> _Brano citato_:

New York (USA) – Non è ancora l’ok definitivo ma per VeriChip il mercato americano sta rapidamente schiudendosi grazie ad un secondo via libera accordato ieri dalla severa Food and Drug Administration – FDA americana.
In pratica FDA dovrebbe presto dare l’ok definitivo all’utilizzo del chip sottopelle negli ospedali a scopo di identificazione e autorizzazione.
Come noto, VeriChip è un prodotto lungo 11 millimetri che viene impiantato nel braccio e che contiene un tag RFID, un radiochip che si attiva quando è nei pressi di appositi scanner che lo “leggono” e che consegna alla rilevazione i dati che sono stati inseriti, in primis l’identità del “portatore”. L’impianto avviene mediante iniezione che deposita il chip nel braccio avvolgendolo nel “biobond”, una sorta di gelatina di isolamento che consente a VeriChip di agganciarsi ai tessuti.
Di recente VeriChip era salito agli onori delle cronache per l’uso intensivo che se ne sta facendo negli uffici del procuratore generale messicano. Ma dal 2001 ormai la casa produttrice, Applied Digital Solutions , sta lavorando perché l’impianto non scandalizzi e si sviluppi un approccio favorevole alla diffusione della tecnologia. In questo senso va letto il Giorno dell’impianto lanciato da una discoteca spagnola per i suoi frequentatori più assidui.
Sul piano tecnico, VeriChip viene letto da scanner fissi , che possono essere posizionati a diversi metri di distanza dal portatore, o da scanner manuali, che di converso devono trovarsi a distanza ravvicinata. Oggi il chip è “dormiente” fino a quando non si avvicina ad uno degli scanner dedicati e FDA dovrà stabilire in quale modo dovranno essere gestite negli ospedali le informazioni contenute nel chip.
Nelle sue varie versioni, evidentemente, VeriChip può consentire l’accesso ad aree riservate o persino servire quale strumento per le transazioni. In futuro, Applied ci sta lavorando, ne sarà prodotta una versione contenente un sistema GPS in grado di localizzare il portatore.
FDA in queste settimane approfondirà gli aspetti relativi alla privacy , la questione forse più delicata sollevata dagli impianti che è stata non a caso recentemente affrontata dal Garante della privacy italiano, Stefano Rodotà, nella relazione annuale dell’Autorità.

> _Materiale estratto_:

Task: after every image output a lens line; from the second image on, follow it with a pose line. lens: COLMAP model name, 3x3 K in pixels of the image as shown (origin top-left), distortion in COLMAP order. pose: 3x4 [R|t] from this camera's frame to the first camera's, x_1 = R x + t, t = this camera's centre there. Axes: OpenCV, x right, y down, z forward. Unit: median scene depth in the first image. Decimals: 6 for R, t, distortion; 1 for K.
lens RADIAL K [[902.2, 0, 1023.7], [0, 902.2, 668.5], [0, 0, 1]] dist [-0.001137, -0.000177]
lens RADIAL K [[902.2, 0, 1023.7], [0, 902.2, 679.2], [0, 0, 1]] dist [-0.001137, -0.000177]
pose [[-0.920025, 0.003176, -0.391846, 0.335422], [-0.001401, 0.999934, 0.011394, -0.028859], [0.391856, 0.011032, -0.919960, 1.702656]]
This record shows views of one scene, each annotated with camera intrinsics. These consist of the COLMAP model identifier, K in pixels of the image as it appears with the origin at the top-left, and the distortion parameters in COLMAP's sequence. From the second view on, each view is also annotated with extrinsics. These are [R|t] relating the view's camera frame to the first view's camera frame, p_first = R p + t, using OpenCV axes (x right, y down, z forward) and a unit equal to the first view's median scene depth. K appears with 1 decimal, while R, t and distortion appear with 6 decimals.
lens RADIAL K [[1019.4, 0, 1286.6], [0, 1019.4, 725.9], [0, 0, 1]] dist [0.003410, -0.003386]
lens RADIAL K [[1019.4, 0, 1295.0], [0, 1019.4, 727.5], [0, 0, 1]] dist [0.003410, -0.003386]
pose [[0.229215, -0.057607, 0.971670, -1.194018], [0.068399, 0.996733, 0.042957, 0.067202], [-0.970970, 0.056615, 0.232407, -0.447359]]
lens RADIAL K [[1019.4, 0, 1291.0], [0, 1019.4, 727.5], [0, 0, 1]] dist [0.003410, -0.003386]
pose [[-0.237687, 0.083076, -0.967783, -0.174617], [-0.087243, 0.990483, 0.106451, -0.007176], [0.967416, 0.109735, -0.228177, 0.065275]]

> _Compito A_: Traduci in inglese questa frase del brano su VeriChip: «In pratica FDA dovrebbe presto dare l’ok definitivo all’utilizzo del chip sottopelle negli ospedali a scopo di identificazione e autorizzazione.»
> _Compito B_: Riporta la parte del brano su VeriChip che comincia con «New York (USA)» e prosegue fino a «identificazione e autorizzazione.».
Il materiale non ha alcun legame con il brano.

> _Risposta A_: In practice, the FDA should soon give final approval for the use of the under-the-skin chip in hospitals for identification and authorization purposes.

> _Risposta B_:
New York (USA) – Non è ancora l’ok definitivo ma per VeriChip il mercato americano sta rapidamente schiudendosi grazie ad un secondo via libera accordato ieri dalla severa Food and Drug Administration – FDA americana.
In pratica FDA dovrebbe presto dare l’ok definitivo all’utilizzo del chip sottopelle negli ospedali a scopo di identificazione e autorizzazione.